Yes. Using a VPN is entirely legal in New Zealand. There are no provisions in the Telecommunications Act, the Privacy Act 2020, or any other NZ legislation that prohibit VPN use by individuals. The legality of what you do while connected to a VPN is a separate matter — a VPN does not grant immunity from NZ law.
Will X-VPN work with TVNZ+ and other NZ streaming services?
It can, but consistency varies. TVNZ+, ThreeNow, Neon, and Sky Sport Now all use IP-based geo-blocking. Connecting to an X-VPN NZ server when overseas should restore access in most cases. Whakaata Māori’s streaming platform applies similar restrictions. Streaming platforms regularly update their IP blocklists, so any VPN’s unblocking capability for a specific service can change without notice.
Does X-VPN keep logs of my activity?
X-VPN publishes a no-logs policy for browsing activity, but its privacy policy acknowledges collecting connection metadata including timestamps and aggregate bandwidth data. This is a partial-logs model rather than a true zero-logs model. Critically, this policy has not been independently audited by a third party as of 2026, so it cannot be verified in the same way as providers like Mullvad, NordVPN, or ProtonVPN.
How does X-VPN handle New Zealand’s Five Eyes membership?
X-VPN is incorporated in Hong Kong, not in a Five Eyes country. However, Hong Kong’s National Security Law has significantly changed the territory’s legal independence from mainland China since 2020. For NZ users concerned about Five Eyes intelligence sharing, a provider incorporated in Switzerland, Iceland, or Panama offers a cleaner jurisdictional separation. The practical risk for ordinary users is low, but the structural concern is real.
What’s the best X-VPN server for New Zealand users?

PROVIDED MATERIAL>
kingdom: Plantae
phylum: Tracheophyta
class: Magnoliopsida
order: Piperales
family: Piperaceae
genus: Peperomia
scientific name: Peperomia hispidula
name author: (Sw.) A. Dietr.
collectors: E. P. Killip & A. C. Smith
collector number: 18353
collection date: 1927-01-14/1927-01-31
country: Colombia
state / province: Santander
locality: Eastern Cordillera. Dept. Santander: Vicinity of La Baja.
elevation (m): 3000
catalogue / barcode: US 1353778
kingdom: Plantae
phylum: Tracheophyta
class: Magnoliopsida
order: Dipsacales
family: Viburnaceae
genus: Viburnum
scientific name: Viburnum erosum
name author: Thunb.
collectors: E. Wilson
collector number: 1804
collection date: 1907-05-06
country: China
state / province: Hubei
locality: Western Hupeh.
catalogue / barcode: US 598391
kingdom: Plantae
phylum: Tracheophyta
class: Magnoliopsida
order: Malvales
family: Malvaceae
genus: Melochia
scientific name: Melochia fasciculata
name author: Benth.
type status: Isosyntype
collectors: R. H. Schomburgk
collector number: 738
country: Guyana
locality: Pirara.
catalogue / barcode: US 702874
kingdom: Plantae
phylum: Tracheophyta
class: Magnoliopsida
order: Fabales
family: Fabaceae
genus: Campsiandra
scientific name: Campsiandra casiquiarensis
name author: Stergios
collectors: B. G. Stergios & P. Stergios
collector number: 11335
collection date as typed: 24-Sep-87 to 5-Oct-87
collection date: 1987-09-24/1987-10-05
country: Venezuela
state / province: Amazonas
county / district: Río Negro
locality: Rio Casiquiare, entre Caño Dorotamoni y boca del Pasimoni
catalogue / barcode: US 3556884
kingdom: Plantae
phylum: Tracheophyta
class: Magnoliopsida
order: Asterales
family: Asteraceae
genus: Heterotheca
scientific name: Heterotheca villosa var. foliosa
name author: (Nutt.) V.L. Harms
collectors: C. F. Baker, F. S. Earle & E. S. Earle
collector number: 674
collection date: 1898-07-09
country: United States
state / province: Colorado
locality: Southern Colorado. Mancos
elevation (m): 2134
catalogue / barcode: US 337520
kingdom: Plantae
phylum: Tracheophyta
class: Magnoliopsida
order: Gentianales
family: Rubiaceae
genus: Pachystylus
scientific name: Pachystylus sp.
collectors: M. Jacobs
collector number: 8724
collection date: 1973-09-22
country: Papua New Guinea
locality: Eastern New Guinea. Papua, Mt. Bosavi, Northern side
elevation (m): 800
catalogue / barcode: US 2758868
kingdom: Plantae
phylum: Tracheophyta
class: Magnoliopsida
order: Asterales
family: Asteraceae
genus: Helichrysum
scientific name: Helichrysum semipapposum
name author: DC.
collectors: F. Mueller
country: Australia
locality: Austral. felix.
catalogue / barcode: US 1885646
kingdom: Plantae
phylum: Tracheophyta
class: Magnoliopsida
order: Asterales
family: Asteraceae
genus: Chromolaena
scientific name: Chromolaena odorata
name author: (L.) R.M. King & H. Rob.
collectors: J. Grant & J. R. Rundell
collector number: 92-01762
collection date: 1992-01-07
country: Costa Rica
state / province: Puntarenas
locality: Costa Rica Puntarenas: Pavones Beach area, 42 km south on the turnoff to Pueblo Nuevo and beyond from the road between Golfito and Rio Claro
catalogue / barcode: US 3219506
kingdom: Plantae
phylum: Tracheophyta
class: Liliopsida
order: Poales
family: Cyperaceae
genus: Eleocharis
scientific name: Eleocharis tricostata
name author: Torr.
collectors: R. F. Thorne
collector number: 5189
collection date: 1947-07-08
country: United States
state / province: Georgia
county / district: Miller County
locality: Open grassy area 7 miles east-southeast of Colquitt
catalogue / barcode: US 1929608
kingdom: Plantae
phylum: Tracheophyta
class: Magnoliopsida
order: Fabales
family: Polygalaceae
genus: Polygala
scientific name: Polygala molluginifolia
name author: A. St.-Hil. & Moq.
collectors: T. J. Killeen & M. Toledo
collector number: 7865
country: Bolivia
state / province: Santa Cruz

WHAT TO WORK ON>
**1.** Where is X-VPN incorporated, according to the X-VPN FAQ?
**2.** Write the next part of the X-VPN FAQ, picking up after its final line.

YOUR WRITTEN ANSWERS>
**1.** X-VPN is incorporated in Hong Kong.

**2.**
Sydney, Australia, is the recommended default for NZ users. The cable distance produces a latency floor of approximately 28–35ms, which is low enough that the VPN connection feels essentially local for streaming, browsing, and general use. Singapore is the next closest option at roughly 90–100ms. US servers should only be selected when you specifically need a US IP address, given the 138ms+ latency floor.
Can I use X-VPN on my router to cover all devices at home?
Not natively. X-VPN does not provide a router client or configuration files compatible with DD-WRT, OpenWRT, or Asus-WRT firmware as of 2026. You would need to set up each device individually. If whole-home VPN coverage is important — for smart TVs, gaming consoles, or IoT devices — providers like NordVPN, ExpressVPN, or Surfshark offer documented router setup guides and in some cases dedicated router firmware.
Is the free version of X-VPN worth using?
For occasional use — securing a public Wi-Fi connection at a café or airport, or a brief test of the service — the free tier is functional. It applies a data cap and restricts server selection, which limits its usefulness for regular streaming or privacy protection. For ongoing use, the annual paid plan at approximately NZD 6.60/month is more practical, though at that price point Mullvad and ProtonVPN offer stronger privacy credentials for a modest additional cost.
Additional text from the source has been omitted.